Prof Ebersöhn is regarded as a leading scholar and teacher in resilience and resilience promoting interventions in high-risk school settings. Her research is positioned in contexts characteristic of an emerging economy country in transformation. She combines emancipatory and intervention methodologies to investigate pathways to resilience as human-ecological and cultural adaptive responses to chronic and cumulative adversity. Her recognised scientific contributions include a generative theory (relationship-resourced resilience) describing an emic system to counter chronic adversity, as well as ‘flocking’, a word she coined to depict a collectivist indigenous psychology pathway to resilience. Her research focus has had a decided impact on curricula for teacher training in several higher education institutions in South Africa. Her teaching and research outputs attest that higher education can effectively integrate research, teaching and learning as well as community engagement. Her pedagogy aligns with global citizenship and education as key strategies to restructure postcolonial conditions.
Professor Ebersöhn is Director of the Centre for the Study of Resilience and Full Professor in the Department of Educational Psychology, Faculty of Education, University of Pretoria. She is a National Research Foundation-rated researcher, and registered educational psychologist. She has received several awards for her research in Education and Educational Psychology, including a place in the coveted Women In Science Award (Distinguished Researcher category) of the South African Department of Science and Technology, the Exceptional Researcher Award of the University of Pretoria, and the Emerging Researcher Award of the Education Association of South Africa. She was a Co-Chair of the Poverty and Education Task Force (World Education Research Association - WERA), and currently serves as Secretary General of the WERA, Executive Editor of the South African Journal of Education and the Chair of the Ethics Committee (Faculty of Education).

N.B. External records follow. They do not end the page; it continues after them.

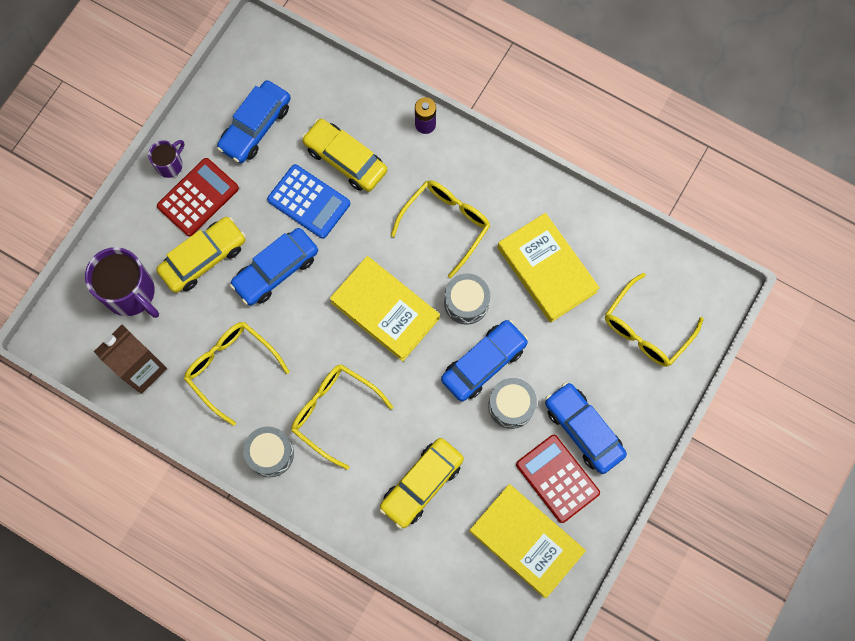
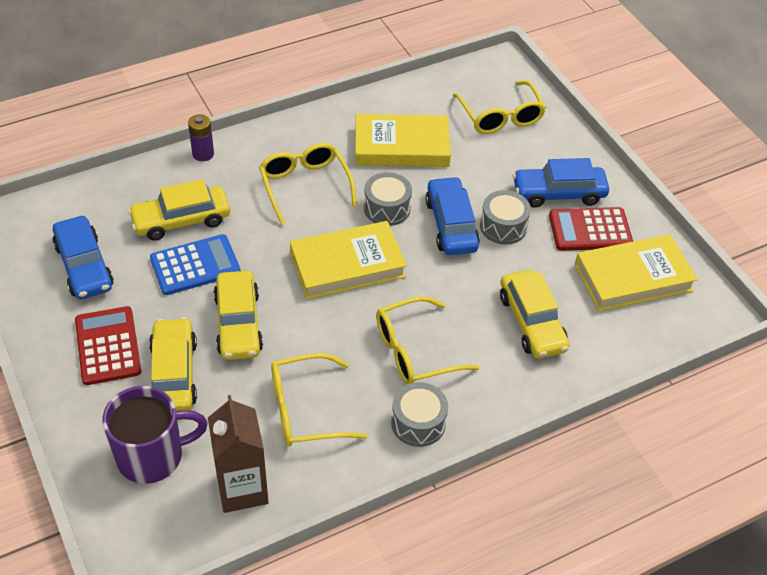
camera: 60 degrees left, 25 degrees down
(170, 164) = (52, 351): purple mug -> none
(276, 270) = (238, 323): blue car -> yellow car

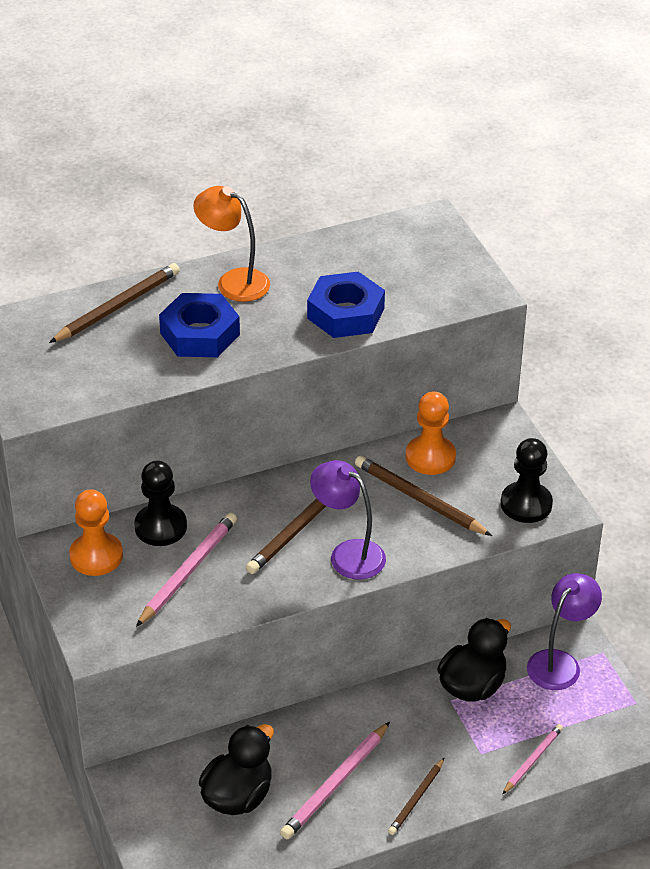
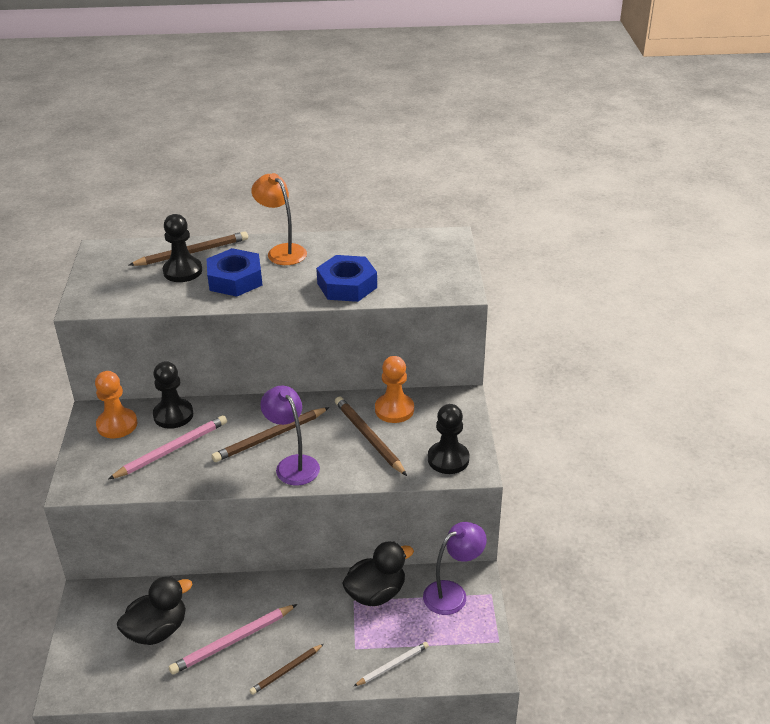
camera: 20 degrees right, 5 degrees down
(123, 336) = (182, 271): none -> black pawn
(532, 760) = (392, 665): pink pencil -> white pencil

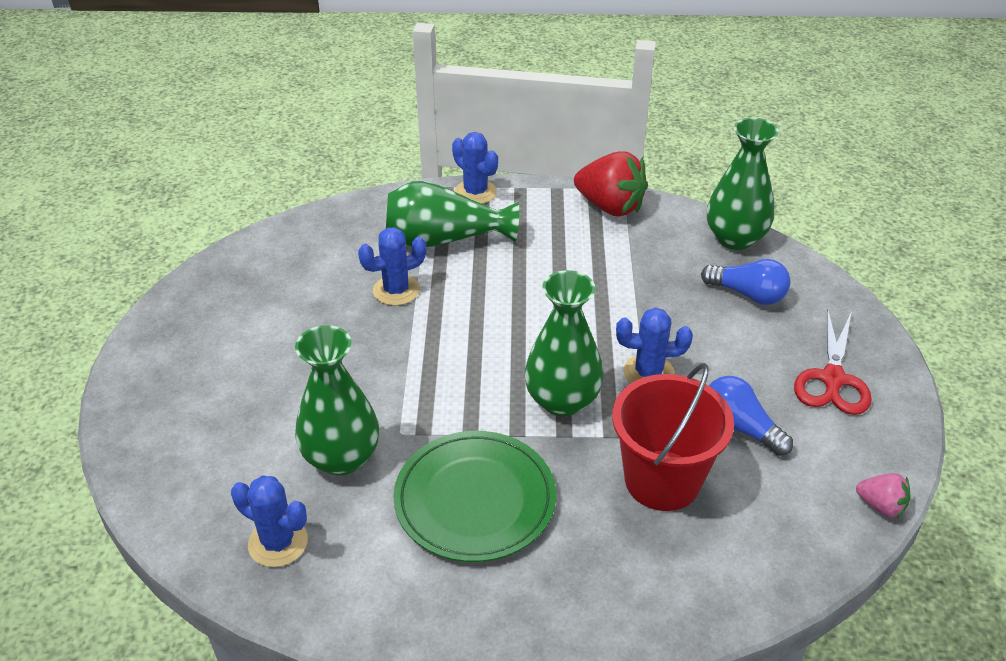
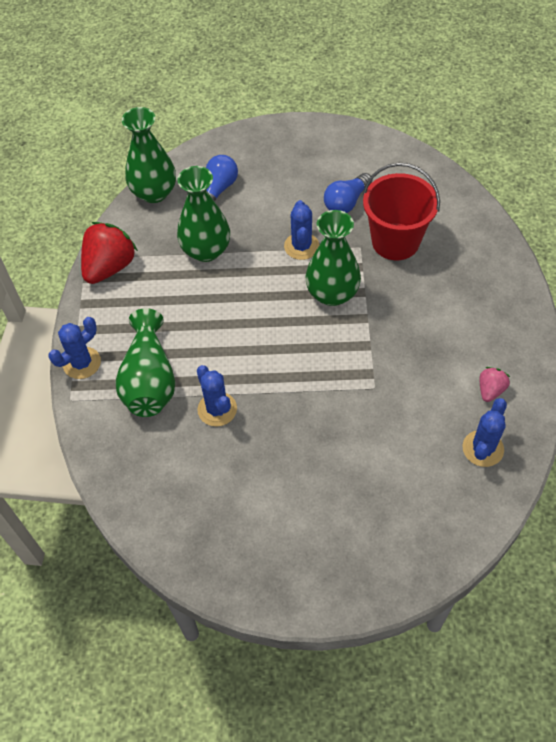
camera: 90 degrees left, 15 degrees up
(341, 458) = (402, 421): green vase -> green vase (206, 250)
(475, 499) = (426, 338): green plate -> none
(832, 379) = (300, 155): red scissors -> none
(881, 506) = (399, 146): pink strawberry -> pink strawberry (490, 390)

She serves as Chair of the International Research and Scholarship Committee (Division C, Learning and Instruction, of the American Educational Research Association), and was the South African international representative to the Building Resilience in Teacher Education (BRITE) Project Reference Group , Murdoch University.
Liesel has published prolifically with more than 75 peer reviewed articles, book chapters, several edited and co-authored books and close to 80 master’s and doctoral students completing their studies under her supervision. She has been an Associate Professor and Research Fellow respectively at Yale University’s Department of Psychology and Centre for Interdisciplinary Research in AIDS, and Visiting Professor at the Fogarty Learning Centre, Edith Cowan University. She has read keynote papers and has been invited to present lectures across the globe on themes related to her research niche. Examples include a plenary session in March 2016 as an invited speaker to the Global Development Network 17th Annual Conference in Lima and an invited symposium on Indigenous Pathways to Resilience at the 2014 meeting of the American Psychological Association.